## Task prompt
Each entry below is to be written out exactly, and the pictures are to be left out.

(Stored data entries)
+---+

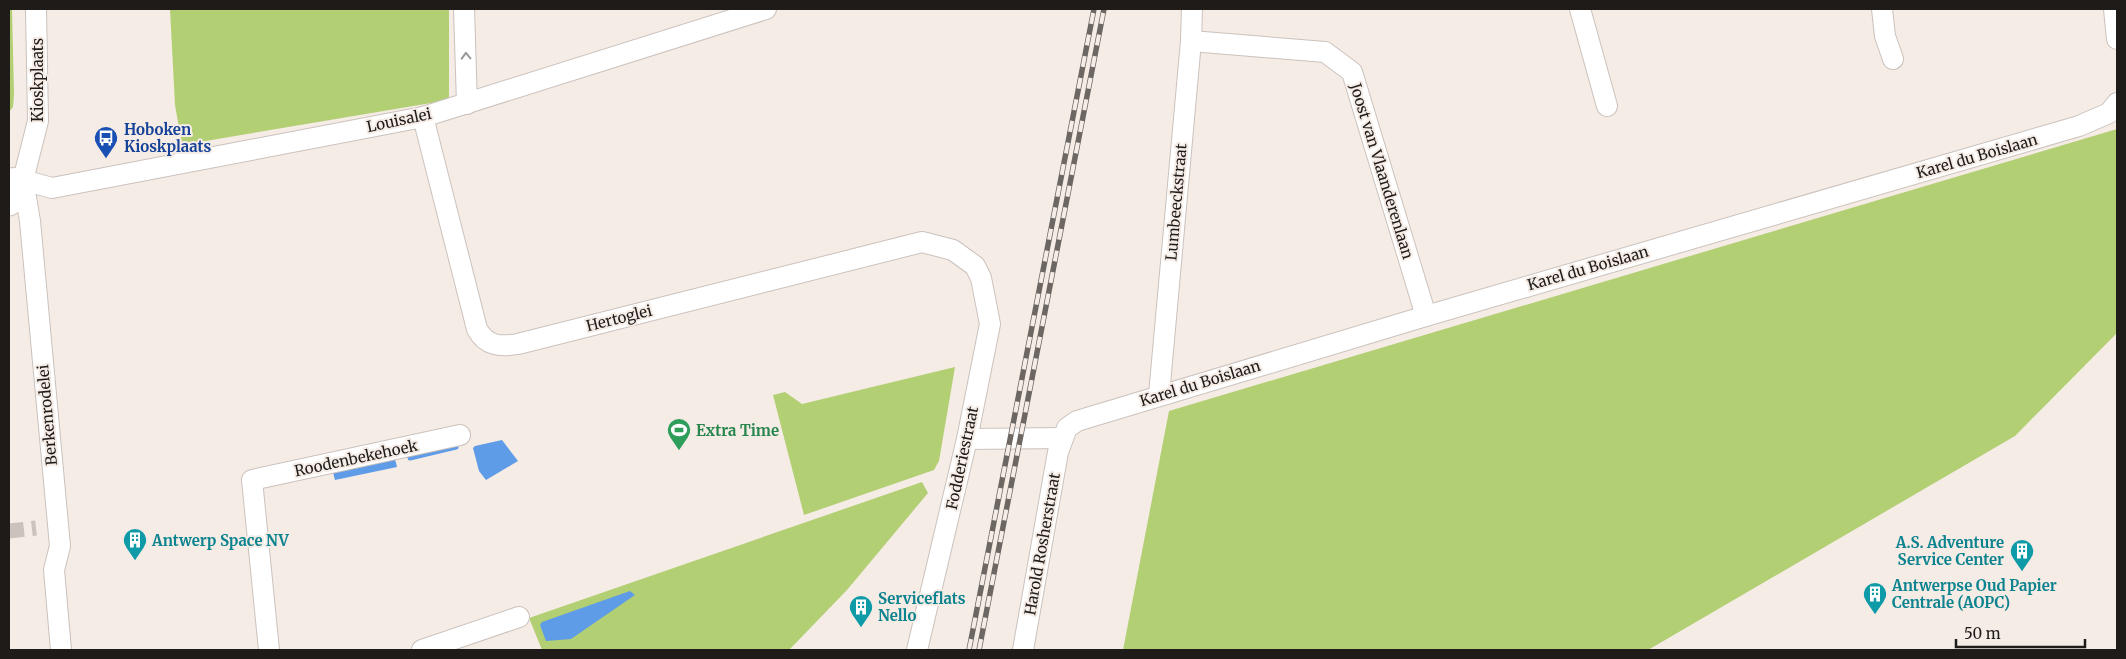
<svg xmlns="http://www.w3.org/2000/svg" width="2126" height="659" viewBox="0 0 2126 659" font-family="Merriweather,serif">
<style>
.green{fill:#b3cf74}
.water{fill:#5f9ce7}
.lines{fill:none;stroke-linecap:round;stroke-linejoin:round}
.stream{stroke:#5f9ce7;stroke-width:5}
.pedestrian-tunnel{stroke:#cbc2bd;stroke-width:15;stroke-dasharray:15 8;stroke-linecap:butt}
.minor-casing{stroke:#cbc2bd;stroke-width:22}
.tertiary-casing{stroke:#cbc2bd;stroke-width:27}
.minor{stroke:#fff;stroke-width:20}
.tertiary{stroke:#fff;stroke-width:25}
.rail-casing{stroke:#6c6763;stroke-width:5.5}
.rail{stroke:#f6ece6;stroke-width:4;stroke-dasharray:11;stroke-linecap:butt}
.oneway{stroke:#9a9898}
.labels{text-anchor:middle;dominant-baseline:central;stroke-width:4;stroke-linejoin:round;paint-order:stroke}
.street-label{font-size:15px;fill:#1e1b19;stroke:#f6ece6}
.transit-label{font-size:15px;font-weight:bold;fill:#164399;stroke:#f6ece6;text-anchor:start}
.leisure-label{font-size:15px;font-weight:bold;fill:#27864d;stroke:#f6ece6;text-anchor:start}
.culture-label{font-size:15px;font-weight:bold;fill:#0d838f;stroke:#f6ece6;text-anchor:start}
</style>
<rect width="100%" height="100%" fill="#f6ece6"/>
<g class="green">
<path d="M9 9H12L14 94 13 107 9 112Z"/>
<path d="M170 9H449V100L182 145 175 105Z"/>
<path d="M2117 129V333L2015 436 1648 650H1123L1169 411Z"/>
<path d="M955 367 939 461 934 470 804 515 773 395 785 392 802 404Z"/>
<path d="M922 482 928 493 847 590 789 650H542L529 618Z"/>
</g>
<g class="water">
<path d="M502 440 518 461 486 480 479 471 473 448 475 446Z"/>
<path d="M394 455 397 467 335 480 332 469Z"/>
<path d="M630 591 635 595 571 639 546 641 540 625 542 622Z"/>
</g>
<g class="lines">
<path class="stream" d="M410 458 456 447"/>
<path class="pedestrian-tunnel" d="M9 531 36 528"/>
<g class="minor-casing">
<g id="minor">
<path d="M36 9 38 121 23 180 30 221 60 546 54 570 61 650"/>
<path d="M464 9 467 104"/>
<path d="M1580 9 1607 106"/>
<path d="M1882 9 1885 36 1893 59"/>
<path d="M2114 9 2117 39"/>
<path d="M1191 41 1325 52 1352 72 1426 316"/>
<path d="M423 117 477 329C486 346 500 347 518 344L922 242 953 250 975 266 981 278 990 324 967 439 917 650"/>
<path d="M23 180 52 188 423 117 766 9"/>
<path d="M1159 395 1191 41 1192 9"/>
<path d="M967 439 1062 438"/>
<path d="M269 650 252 480 460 435"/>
<path d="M422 650 519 617"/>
<path d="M1023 650 1058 452 1067 428 1077 421 1426 316 2079 126 2109 113 2117 103"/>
</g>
</g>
<g class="tertiary-casing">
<path id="tertiary" d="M9 181 23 180 20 194 9 203"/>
</g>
<use href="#minor" class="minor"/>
<use href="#tertiary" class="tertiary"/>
<g class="rail-casing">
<g id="rail">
<path d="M969 650 1094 9"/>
<path d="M979 650 1104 9"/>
</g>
</g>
<use href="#rail" class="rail"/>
</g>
<defs><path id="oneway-chevron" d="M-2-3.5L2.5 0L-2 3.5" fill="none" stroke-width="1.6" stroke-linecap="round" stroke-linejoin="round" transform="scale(1.25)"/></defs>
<use class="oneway" href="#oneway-chevron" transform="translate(466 56) rotate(-92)"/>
<defs>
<g id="bus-pin" transform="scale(1.25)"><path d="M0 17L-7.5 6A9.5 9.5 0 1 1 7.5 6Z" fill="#1a4fb4" stroke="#f6ece6"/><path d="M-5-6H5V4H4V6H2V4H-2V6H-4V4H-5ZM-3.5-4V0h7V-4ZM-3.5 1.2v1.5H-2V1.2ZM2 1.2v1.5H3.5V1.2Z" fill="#fff"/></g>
<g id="stadium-pin" transform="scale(1.25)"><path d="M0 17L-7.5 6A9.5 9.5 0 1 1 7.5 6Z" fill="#2e9e5b" stroke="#f6ece6"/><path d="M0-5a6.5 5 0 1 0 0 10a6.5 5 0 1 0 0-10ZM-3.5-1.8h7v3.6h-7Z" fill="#fff"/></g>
<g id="building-pin" transform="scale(1.25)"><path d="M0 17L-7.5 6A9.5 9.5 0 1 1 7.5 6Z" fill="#0f9aa8" stroke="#f6ece6"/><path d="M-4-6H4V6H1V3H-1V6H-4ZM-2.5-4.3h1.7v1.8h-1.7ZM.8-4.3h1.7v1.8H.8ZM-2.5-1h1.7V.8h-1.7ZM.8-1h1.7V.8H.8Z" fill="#fff"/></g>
</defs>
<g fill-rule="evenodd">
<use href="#bus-pin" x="106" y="138"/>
<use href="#stadium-pin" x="679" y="430"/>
<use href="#building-pin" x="135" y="540"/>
<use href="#building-pin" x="2022" y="551"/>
<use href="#building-pin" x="1875" y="594"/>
<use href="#building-pin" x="861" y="607"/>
</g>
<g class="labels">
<g class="street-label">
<text transform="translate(37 80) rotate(-90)">Kioskplaats</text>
<text transform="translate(399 120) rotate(-12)">Louisalei</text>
<text transform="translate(1977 156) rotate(-16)">Karel du Boislaan</text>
<text transform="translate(1382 171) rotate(73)">Joost van Vlaanderenlaan</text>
<text transform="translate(1176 202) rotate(-85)">Lumbeeckstraat</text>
<text transform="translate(1588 268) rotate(-16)">Karel du Boislaan</text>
<text transform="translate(619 318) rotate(-14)">Hertoglei</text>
<text transform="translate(1200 383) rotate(-17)">Karel du Boislaan</text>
<text transform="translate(47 415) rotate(-95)">Berkenrodelei</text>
<text transform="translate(356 458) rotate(-12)">Roodenbekehoek</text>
<text transform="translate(962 458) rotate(-78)">Fodderiestraat</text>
<text transform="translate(1042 544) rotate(-80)">Harold Rosherstraat</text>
</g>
<g class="transit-label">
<text x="124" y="129">Hoboken<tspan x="124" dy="17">Kioskplaats</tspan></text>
</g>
<g class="leisure-label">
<text x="696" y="430">Extra Time</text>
</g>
<g class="culture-label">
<text x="152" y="540">Antwerp Space NV</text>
<text x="2004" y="542" text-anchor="end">A.S. Adventure<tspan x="2004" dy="17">Service Center</tspan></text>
<text x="1892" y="585">Antwerpse Oud Papier<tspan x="1892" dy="17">Centrale (AOPC)</tspan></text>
<text x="878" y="598">Serviceflats<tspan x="878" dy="17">Nello</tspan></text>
</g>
</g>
<rect width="2126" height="659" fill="none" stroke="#1e1b19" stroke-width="20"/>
<path d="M1956 639v8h129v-8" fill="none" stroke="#1e1b19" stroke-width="2.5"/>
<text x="1964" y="639" font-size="15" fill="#1e1b19" stroke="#f6ece6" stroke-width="4" paint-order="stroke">50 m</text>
</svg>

+---+

## Answer to this problem
<svg xmlns="http://www.w3.org/2000/svg" width="2126" height="659" viewBox="0 0 2126 659" font-family="Merriweather,serif">
<style>
.green{fill:#b3cf74}
.water{fill:#5f9ce7}
.lines{fill:none;stroke-linecap:round;stroke-linejoin:round}
.stream{stroke:#5f9ce7;stroke-width:5}
.pedestrian-tunnel{stroke:#cbc2bd;stroke-width:15;stroke-dasharray:15 8;stroke-linecap:butt}
.minor-casing{stroke:#cbc2bd;stroke-width:22}
.tertiary-casing{stroke:#cbc2bd;stroke-width:27}
.minor{stroke:#fff;stroke-width:20}
.tertiary{stroke:#fff;stroke-width:25}
.rail-casing{stroke:#6c6763;stroke-width:5.5}
.rail{stroke:#f6ece6;stroke-width:4;stroke-dasharray:11;stroke-linecap:butt}
.oneway{stroke:#9a9898}
.labels{text-anchor:middle;dominant-baseline:central;stroke-width:4;stroke-linejoin:round;paint-order:stroke}
.street-label{font-size:15px;fill:#1e1b19;stroke:#f6ece6}
.transit-label{font-size:15px;font-weight:bold;fill:#164399;stroke:#f6ece6;text-anchor:start}
.leisure-label{font-size:15px;font-weight:bold;fill:#27864d;stroke:#f6ece6;text-anchor:start}
.culture-label{font-size:15px;font-weight:bold;fill:#0d838f;stroke:#f6ece6;text-anchor:start}
</style>
<rect width="100%" height="100%" fill="#f6ece6"/>
<g class="green">
<path d="M9 9H12L14 94 13 107 9 112Z"/>
<path d="M170 9H449V100L182 145 175 105Z"/>
<path d="M2117 129V333L2015 436 1648 650H1123L1169 411Z"/>
<path d="M955 367 939 461 934 470 804 515 773 395 785 392 802 404Z"/>
<path d="M922 482 928 493 847 590 789 650H542L529 618Z"/>
</g>
<g class="water">
<path d="M502 440 518 461 486 480 479 471 473 448 475 446Z"/>
<path d="M394 455 397 467 335 480 332 469Z"/>
<path d="M630 591 635 595 571 639 546 641 540 625 542 622Z"/>
</g>
<g class="lines">
<path class="stream" d="M410 458 456 447"/>
<path class="pedestrian-tunnel" d="M9 531 36 528"/>
<g class="minor-casing">
<g id="minor">
<path d="M36 9 38 121 23 180 30 221 60 546 54 570 61 650"/>
<path d="M464 9 467 104"/>
<path d="M1580 9 1607 106"/>
<path d="M1882 9 1885 36 1893 59"/>
<path d="M2114 9 2117 39"/>
<path d="M1191 41 1325 52 1352 72 1426 316"/>
<path d="M423 117 477 329C486 346 500 347 518 344L922 242 953 250 975 266 981 278 990 324 967 439 917 650"/>
<path d="M23 180 52 188 423 117 766 9"/>
<path d="M1159 395 1191 41 1192 9"/>
<path d="M967 439 1062 438"/>
<path d="M269 650 252 480 460 435"/>
<path d="M422 650 519 617"/>
<path d="M1023 650 1058 452 1067 428 1077 421 1426 316 2079 126 2109 113 2117 103"/>
</g>
</g>
<g class="tertiary-casing">
<path id="tertiary" d="M9 181 23 180 20 194 9 203"/>
</g>
<use href="#minor" class="minor"/>
<use href="#tertiary" class="tertiary"/>
<g class="rail-casing">
<g id="rail">
<path d="M969 650 1094 9"/>
<path d="M979 650 1104 9"/>
</g>
</g>
<use href="#rail" class="rail"/>
</g>
<defs><path id="oneway-chevron" d="M-2-3.5L2.5 0L-2 3.5" fill="none" stroke-width="1.6" stroke-linecap="round" stroke-linejoin="round" transform="scale(1.25)"/></defs>
<use class="oneway" href="#oneway-chevron" transform="translate(466 56) rotate(-92)"/>
<defs>
<g id="bus-pin" transform="scale(1.25)"><path d="M0 17L-7.5 6A9.5 9.5 0 1 1 7.5 6Z" fill="#1a4fb4" stroke="#f6ece6"/><path d="M-5-6H5V4H4V6H2V4H-2V6H-4V4H-5ZM-3.5-4V0h7V-4ZM-3.5 1.2v1.5H-2V1.2ZM2 1.2v1.5H3.5V1.2Z" fill="#fff"/></g>
<g id="stadium-pin" transform="scale(1.25)"><path d="M0 17L-7.5 6A9.5 9.5 0 1 1 7.5 6Z" fill="#2e9e5b" stroke="#f6ece6"/><path d="M0-5a6.5 5 0 1 0 0 10a6.5 5 0 1 0 0-10ZM-3.5-1.8h7v3.6h-7Z" fill="#fff"/></g>
<g id="building-pin" transform="scale(1.25)"><path d="M0 17L-7.5 6A9.5 9.5 0 1 1 7.5 6Z" fill="#0f9aa8" stroke="#f6ece6"/><path d="M-4-6H4V6H1V3H-1V6H-4ZM-2.5-4.3h1.7v1.8h-1.7ZM.8-4.3h1.7v1.8H.8ZM-2.5-1h1.7V.8h-1.7ZM.8-1h1.7V.8H.8Z" fill="#fff"/></g>
</defs>
<g fill-rule="evenodd">
<use href="#bus-pin" x="106" y="138"/>
<use href="#stadium-pin" x="679" y="430"/>
<use href="#building-pin" x="135" y="540"/>
<use href="#building-pin" x="2022" y="551"/>
<use href="#building-pin" x="1875" y="594"/>
<use href="#building-pin" x="861" y="607"/>
</g>
<g class="labels">
<g class="street-label">
<text transform="translate(37 80) rotate(-90)">Kioskplaats</text>
<text transform="translate(399 120) rotate(-12)">Louisalei</text>
<text transform="translate(1977 156) rotate(-16)">Karel du Boislaan</text>
<text transform="translate(1382 171) rotate(73)">Joost van Vlaanderenlaan</text>
<text transform="translate(1176 202) rotate(-85)">Lumbeeckstraat</text>
<text transform="translate(1588 268) rotate(-16)">Karel du Boislaan</text>
<text transform="translate(619 318) rotate(-14)">Hertoglei</text>
<text transform="translate(1200 383) rotate(-17)">Karel du Boislaan</text>
<text transform="translate(47 415) rotate(-95)">Berkenrodelei</text>
<text transform="translate(356 458) rotate(-12)">Roodenbekehoek</text>
<text transform="translate(962 458) rotate(-78)">Fodderiestraat</text>
<text transform="translate(1042 544) rotate(-80)">Harold Rosherstraat</text>
</g>
<g class="transit-label">
<text x="124" y="129">Hoboken<tspan x="124" dy="17">Kioskplaats</tspan></text>
</g>
<g class="leisure-label">
<text x="696" y="430">Extra Time</text>
</g>
<g class="culture-label">
<text x="152" y="540">Antwerp Space NV</text>
<text x="2004" y="542" text-anchor="end">A.S. Adventure<tspan x="2004" dy="17">Service Center</tspan></text>
<text x="1892" y="585">Antwerpse Oud Papier<tspan x="1892" dy="17">Centrale (AOPC)</tspan></text>
<text x="878" y="598">Serviceflats<tspan x="878" dy="17">Nello</tspan></text>
</g>
</g>
<rect width="2126" height="659" fill="none" stroke="#1e1b19" stroke-width="20"/>
<path d="M1956 639v8h129v-8" fill="none" stroke="#1e1b19" stroke-width="2.5"/>
<text x="1964" y="639" font-size="15" fill="#1e1b19" stroke="#f6ece6" stroke-width="4" paint-order="stroke">50 m</text>
</svg>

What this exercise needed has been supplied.